(Collected data)

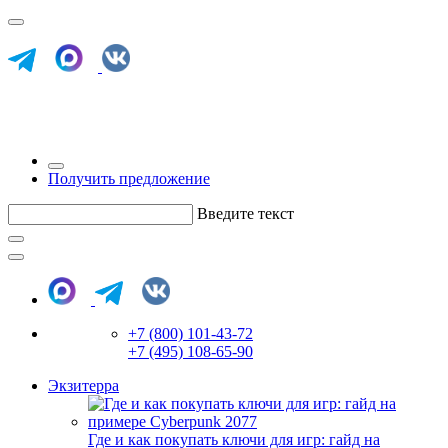
Получить предложение
Введите текст
+7 (800) 101-43-72
+7 (495) 108-65-90
Экзитерра
Где и как покупать ключи для игр: гайд на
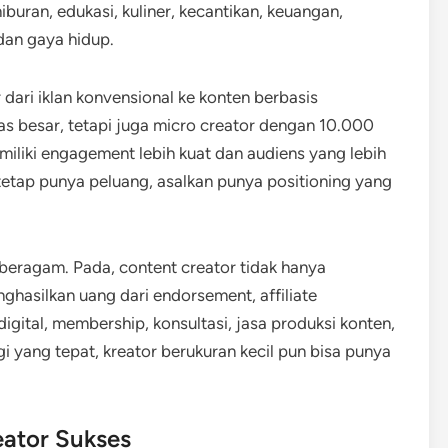
buran, edukasi, kuliner, kecantikan, keuangan,
 dan gaya hidup.
r dari iklan konvensional ke konten berbasis
as besar, tetapi juga micro creator dengan 10.000
iliki engagement lebih kuat dan audiens yang lebih
a tetap punya peluang, asalkan punya positioning yang
 beragam. Pada, content creator tidak hanya
ghasilkan uang dari endorsement, affiliate
digital, membership, konsultasi, jasa produksi konten,
i yang tepat, kreator berukuran kecil pun bisa punya
ator Sukses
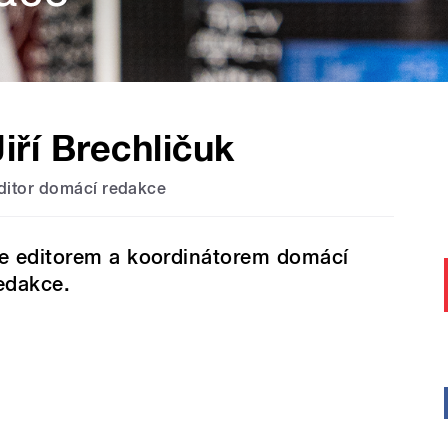
Jiří Brechličuk
ditor domácí redakce
e editorem a koordinátorem domácí
edakce.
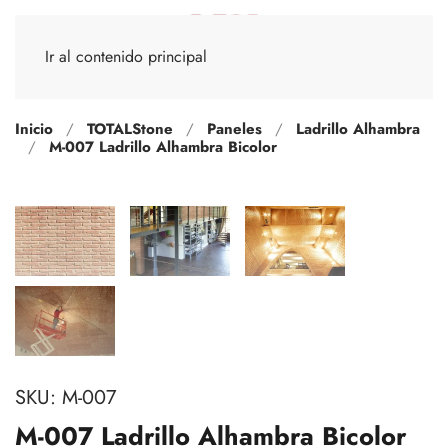
Ir al contenido principal
Inicio
TOTALStone
Paneles
Ladrillo Alhambra
M-007 Ladrillo Alhambra Bicolor
SKU:
M-007
M-007 Ladrillo Alhambra Bicolor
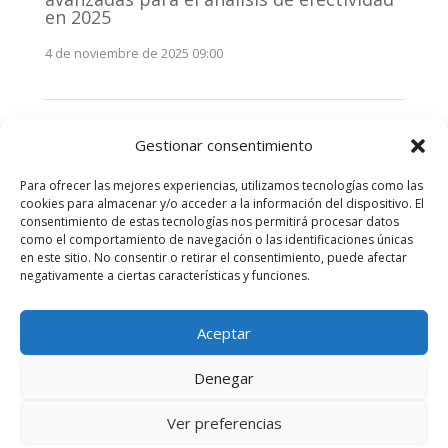
en 2025
4 de noviembre de 2025 09:00
Monitorización estratégica de
Gestionar consentimiento
stakeholders en 2025: La clave de la
efectividad comunicativa
Para ofrecer las mejores experiencias, utilizamos tecnologías como las
3 de noviembre de 2025 09:00
cookies para almacenar y/o acceder a la información del dispositivo. El
consentimiento de estas tecnologías nos permitirá procesar datos
como el comportamiento de navegación o las identificaciones únicas
Comentarios recientes
en este sitio. No consentir o retirar el consentimiento, puede afectar
negativamente a ciertas características y funciones.
No hay comentarios que mostrar.
Aceptar
Denegar
Diseñado por
Elegant Themes
| Desarrollado por
Ver preferencias
WordPress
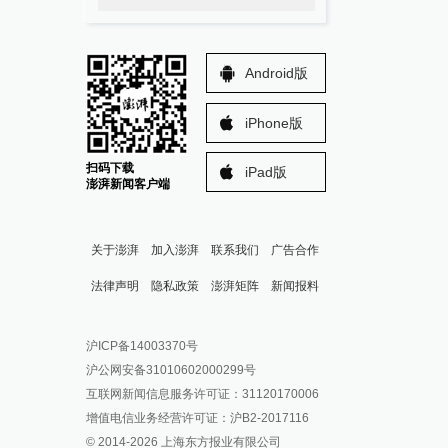
Android版
iPhone版
扫码下载
iPad版
澎湃新闻客户端
关于澎湃
加入澎湃
联系我们
广告合作
法律声明
隐私政策
澎湃矩阵
新闻报料
报料热线: 021-962866
澎湃新闻微博
沪ICP备14003370号
报料邮箱: news@thepaper.cn
澎湃新闻公众号
沪公网安备31010602000299号
澎湃新闻抖音号
互联网新闻信息服务许可证：31120170006
派生万物开放平台
增值电信业务经营许可证：沪B2-2017116
© 2014-
2026
上海东方报业有限公司
IP SHANGHAI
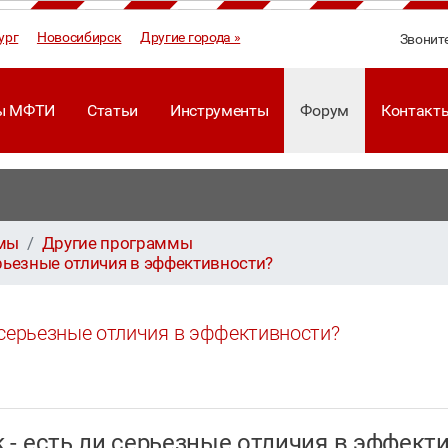
ург
Новосибирск
Другие города »
Звонит
ы МФТИ
Статьи
Инструменты
Форум
Контакт
ммы
Другие программы
 серьезные отличия в эффективности?
ли серьезные отличия в эффективности?
ack - есть ли серьезные отличия в эффек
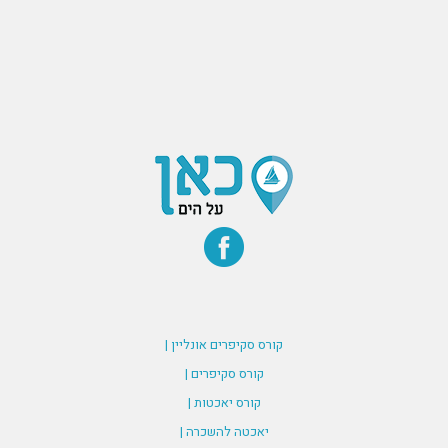
קורס סקיפרים אונליין |
קורס סקיפרים |
קורס יאכטות |
יאכטה להשכרה |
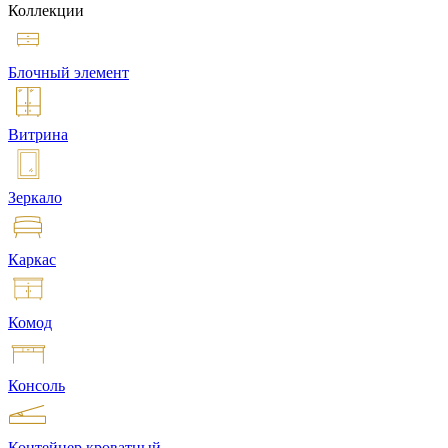
Коллекции
Блочный элемент
Витрина
Зеркало
Каркас
Комод
Консоль
Контейнер кроватный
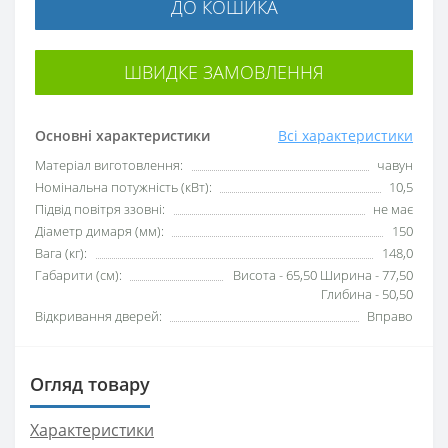
ДО КОШИКА
ШВИДКЕ ЗАМОВЛЕННЯ
Основні характеристики
Всі характеристики
Матеріал виготовлення:
чавун
Номінальна потужність (кВт):
10,5
Підвід повітря ззовні:
не має
Діаметр димаря (мм):
150
Вага (кг):
148,0
Габарити (см):
Висота - 65,50 Ширина - 77,50
Глибина - 50,50
Відкривання дверей:
Вправо
Огляд товару
Характеристики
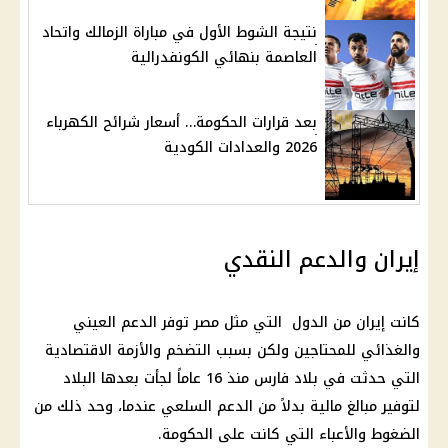
نتيجة الشوط الأول في مباراة الزمالك واتحاد
العاصمة بنهائي الكونفدرالية
بعد قرارات الحكومة… أسعار شرائح الكهرباء
2026 والعدادات الكودية
إيران والدعم النقدي
كانت إيران من الدول التي مثل مصر توفر الدعم العيني
والغذائي للمحتاجين ولكن بسبب التضخم والأزمة الاقتصادية
التي حدثت في بلاد فارس منذ 16 عاماً لجأت بعدها البلاد
لتوفير مبالغ مالية بدلاً من الدعم السلعي عندما، وحد ذلك من
الضغوط والأعباء التي كانت على الحكومة.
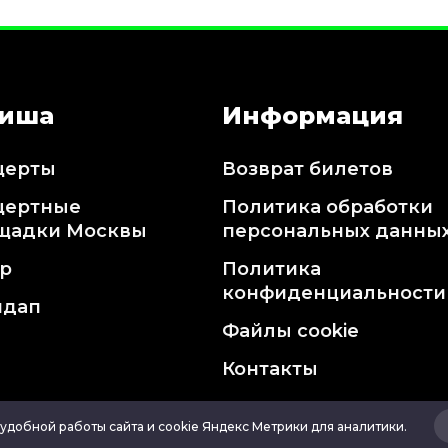
иша
Информация
церты
Возврат билетов
цертные
Политика обработки
щадки Москвы
персональных данны
тр
Политика
конфиденциальности
ндап
Файлы cookie
Контакты
удобной работы сайта и cookie Яндекс Метрики для аналитики.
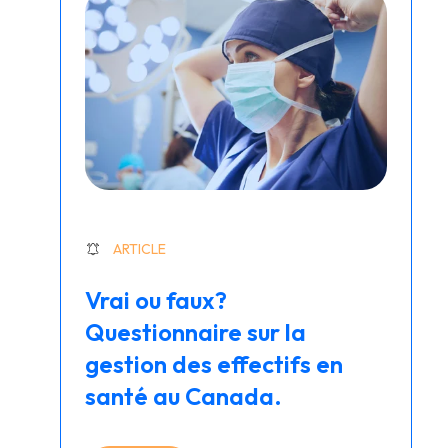
ARTICLE
Vrai ou faux?
Questionnaire sur la
gestion des effectifs en
santé au Canada.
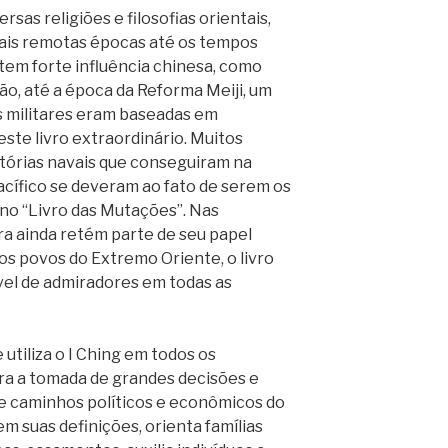
sas religiões e filosofias orientais,
mais remotas épocas até os tempos
a tem forte influência chinesa, como
ão, até a época da Reforma Meiji, um
s militares eram baseadas em
ste livro extraordinário. Muitos
itórias navais que conseguiram na
acífico se deveram ao fato de serem os
 no “Livro das Mutações”. Nas
ra ainda retém parte de seu papel
 os povos do Extremo Oriente, o livro
el de admiradores em todas as
 utiliza o I Ching em todos os
a a tomada de grandes decisões e
de caminhos políticos e econômicos do
m suas definições, orienta famílias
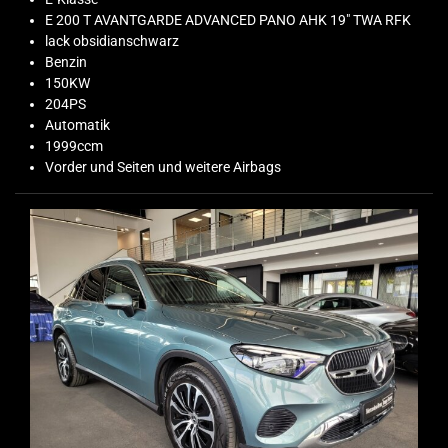
E 200 T AVANTGARDE ADVANCED PANO AHK 19" TWA RFK
lack obsidianschwarz
Benzin
150KW
204PS
Automatik
1999ccm
Vorder und Seiten und weitere Airbags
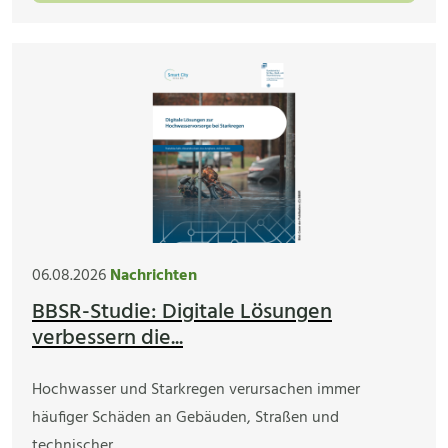
06.08.2026
Nachrichten
BBSR-Studie: Digitale Lösungen
verbessern die...
Hochwasser und Starkregen verursachen immer
häufiger Schäden an Gebäuden, Straßen und
technischer…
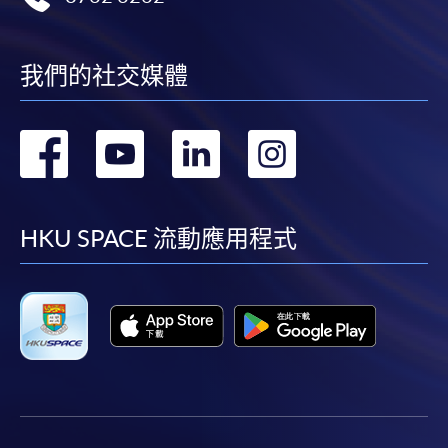
我們的社交媒體
轉
轉
轉
轉
到
到
到
到
facebook
youtube
linkedin
instag
HKU SPACE 流動應用程式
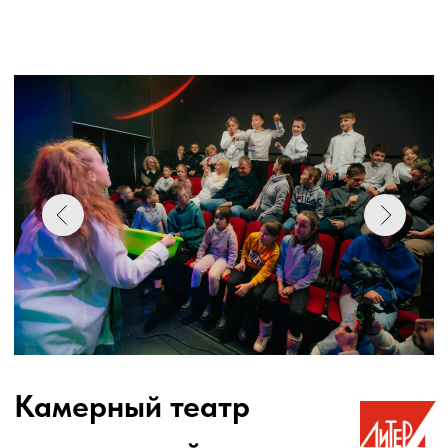
Организаторы Конкурса: Союз композиторов России (г. Москва),
ГАУК «Кузбасский центр искусств», Кемеровское региональное
отделение Союза композиторов России; АНО по развитию
образования, культуры и искусства «Эолова арфа» (г. Москва).
Комментарии к слайдам
2
3
4
6
5
7
8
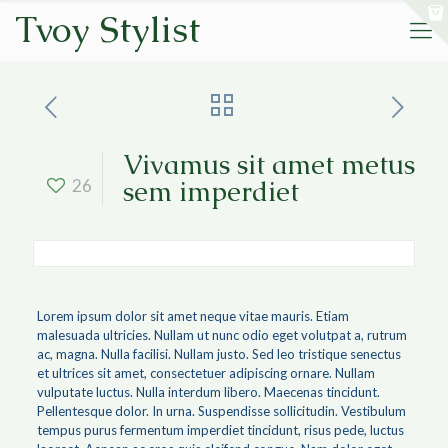
Tvoy Stylist
Vivamus sit amet metus
sem imperdiet
26
Lorem ipsum dolor sit amet neque vitae mauris. Etiam
malesuada ultricies. Nullam ut nunc odio eget volutpat a, rutrum
ac, magna. Nulla facilisi. Nullam justo. Sed leo tristique senectus
et ultrices sit amet, consectetuer adipiscing ornare. Nullam
vulputate luctus. Nulla interdum libero. Maecenas tincidunt.
Pellentesque dolor. In urna. Suspendisse sollicitudin. Vestibulum
tempus purus fermentum imperdiet tincidunt, risus pede, luctus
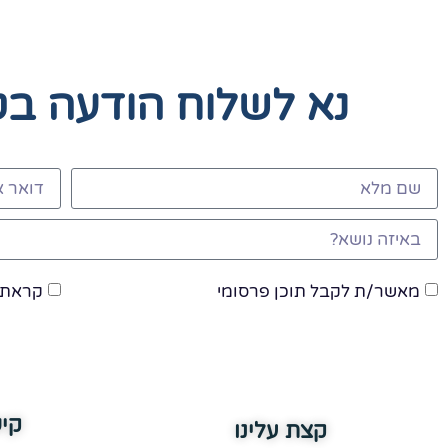
נא לשלוח הודעה ב
מאשר/ת לקבל תוכן פרסומי
קראתי
קי
קצת עלינו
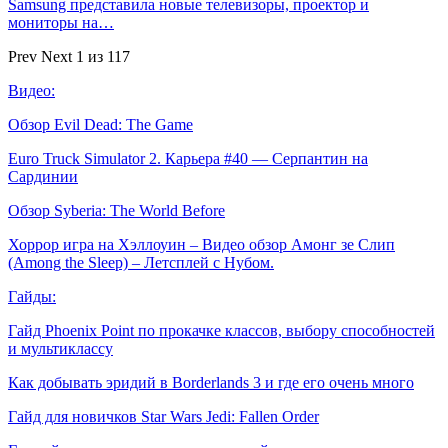
Samsung представила новые телевизоры, проектор и
мониторы на…
Prev
Next
1 из 117
Видео:
Обзор Evil Dead: The Game
Euro Truck Simulator 2. Карьера #40 — Серпантин на
Сардинии
Обзор Syberia: The World Before
Хоррор игра на Хэллоуин – Видео обзор Амонг зе Слип
(Among the Sleep) – Летсплей с Нубом.
Гайды:
Гайд Phoenix Point по прокачке классов, выбору способностей
и мультиклассу
Как добывать эридий в Borderlands 3 и где его очень много
Гайд для новичков Star Wars Jedi: Fallen Order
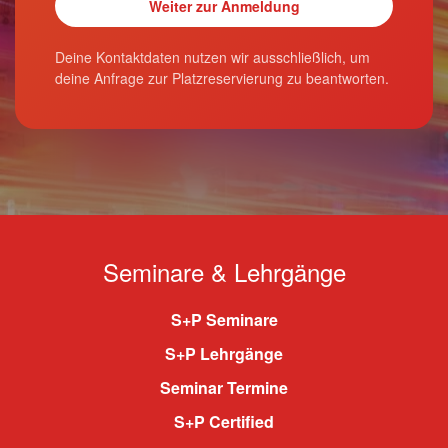
Deine Kontaktdaten nutzen wir ausschließlich, um
deine Anfrage zur Platzreservierung zu beantworten.
Seminare & Lehrgänge
S+P Seminare
S+P Lehrgänge
Seminar Termine
S+P Certified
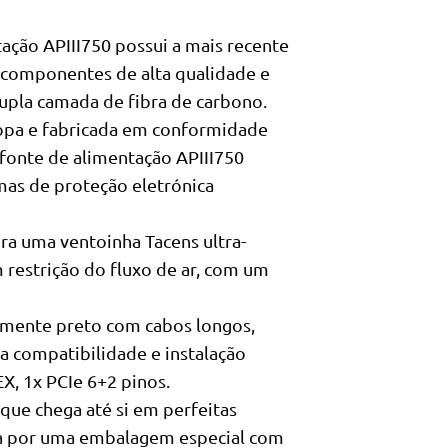
ção APIII750 possui a mais recente
 componentes de alta qualidade e
dupla camada de fibra de carbono.
pa e fabricada em conformidade
 fonte de alimentação APIII750
mas de proteção eletrónica
ra uma ventoinha Tacens ultra-
 restrição do fluxo de ar, com um
ente preto com cabos longos,
a compatibilidade e instalação
, 1x PCIe 6+2 pinos.
e chega até si em perfeitas
da por uma embalagem especial com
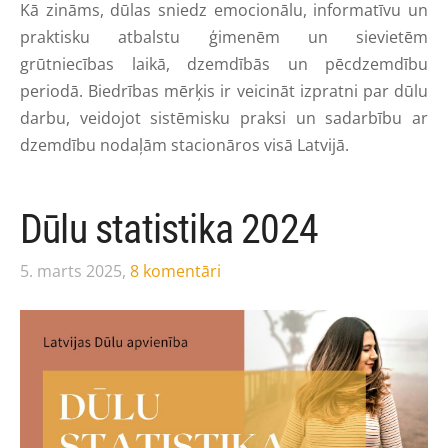
Kā zināms, dūlas sniedz emocionālu, informatīvu un
praktisku atbalstu ģimenēm un sievietēm
grūtniecības laikā, dzemdībās un pēcdzemdību
periodā. Biedrības mērķis ir veicināt izpratni par dūlu
darbu, veidojot sistēmisku praksi un sadarbību ar
dzemdību nodaļām stacionāros visā Latvijā.
Dūlu statistika 2024
5. marts 2025,
8 komentāri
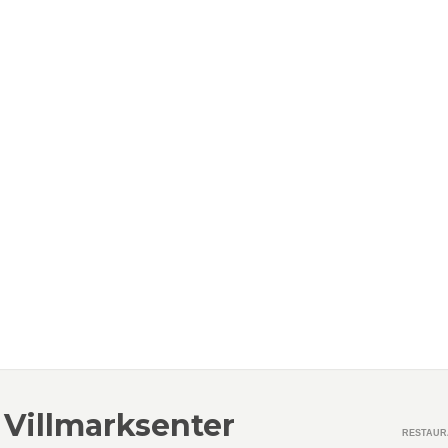
 Villmarksenter
RESTAUR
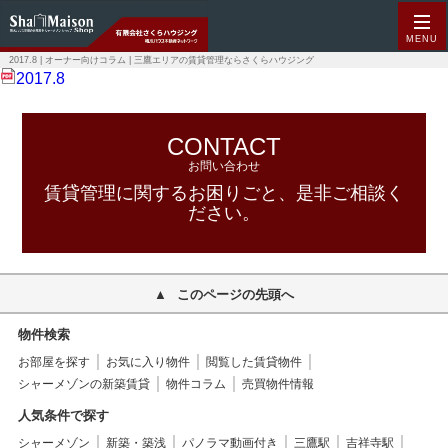
MENU
2017.8 | オーナー向けコラム | 三鷹エリアの賃貸管理ならさくらハウジング
2017.8
CONTACT
お問い合わせ
賃貸管理に関するお困りごと、是非ご相談く
ださい。
このページの先頭へ
物件検索
お部屋を探す
お気に入り物件
閲覧した賃貸物件
シャーメゾンの新築賃貸
物件コラム
売買物件情報
人気条件で探す
シャーメゾン
新築・築浅
パノラマ動画付き
三鷹駅
吉祥寺駅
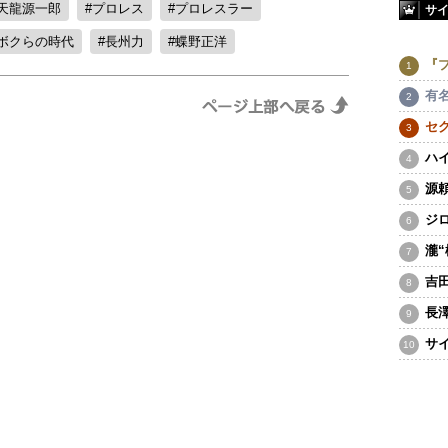
天龍源一郎
プロレス
プロレスラー
サ
ボクらの時代
長州力
蝶野正洋
『
有
セ
ハ
源
ジ
瀧
吉
長
サ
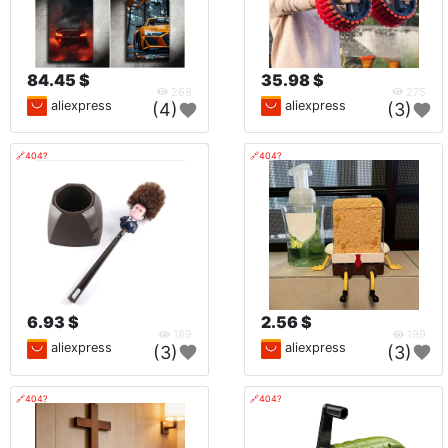
84.45 $
35.98 $
268
275
aliexpress
aliexpress
(4)
(3)
🔗404?
🔗404?
6.93 $
2.56 $
189
199
aliexpress
aliexpress
(3)
(3)
🔗404?
🔗404?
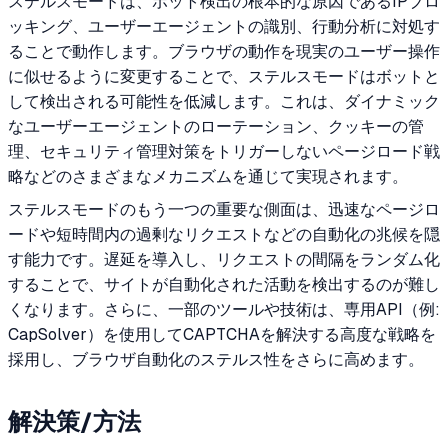
ステルスモードは、ボット検出の根本的な原因であるIPブロ
ッキング、ユーザーエージェントの識別、行動分析に対処す
ることで動作します。ブラウザの動作を現実のユーザー操作
に似せるように変更することで、ステルスモードはボットと
して検出される可能性を低減します。これは、ダイナミック
なユーザーエージェントのローテーション、クッキーの管
理、セキュリティ管理対策をトリガーしないページロード戦
略などのさまざまなメカニズムを通じて実現されます。
ステルスモードのもう一つの重要な側面は、迅速なページロ
ードや短時間内の過剰なリクエストなどの自動化の兆候を隠
す能力です。遅延を導入し、リクエストの間隔をランダム化
することで、サイトが自動化された活動を検出するのが難し
くなります。さらに、一部のツールや技術は、専用API（例:
CapSolver）を使用してCAPTCHAを解決する高度な戦略を
採用し、ブラウザ自動化のステルス性をさらに高めます。
解決策/方法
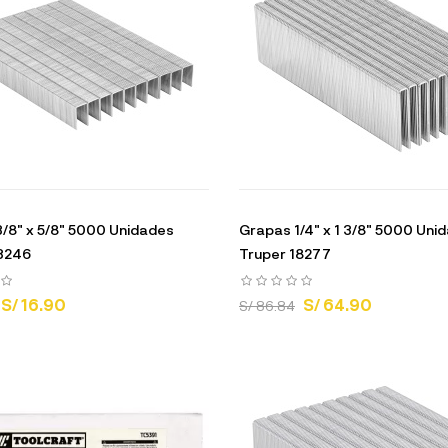
/8" x 5/8" 5000 Unidades
Grapas 1/4" x 1 3/8" 5000 Uni
13246
Truper 18277
S/ 16.90
S/ 64.90
S/ 86.84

**Task directions**:
Emit an exact copy of the lines from the line bearing "なユーザーエージェントのローテーション、クッキーの管" through the last line above, inclusive, and leave the images out.

**Completed exercise**:
なユーザーエージェントのローテーション、クッキーの管
理、セキュリティ管理対策をトリガーしないページロード戦
略などのさまざまなメカニズムを通じて実現されます。
ステルスモードのもう一つの重要な側面は、迅速なページロ
ードや短時間内の過剰なリクエストなどの自動化の兆候を隠
す能力です。遅延を導入し、リクエストの間隔をランダム化
することで、サイトが自動化された活動を検出するのが難し
くなります。さらに、一部のツールや技術は、専用API（例:
CapSolver）を使用してCAPTCHAを解決する高度な戦略を
採用し、ブラウザ自動化のステルス性をさらに高めます。
解決策/方法
/8" x 5/8" 5000 Unidades
Grapas 1/4" x 1 3/8" 5000 Uni
13246
Truper 18277
S/ 16.90
S/ 64.90
S/ 86.84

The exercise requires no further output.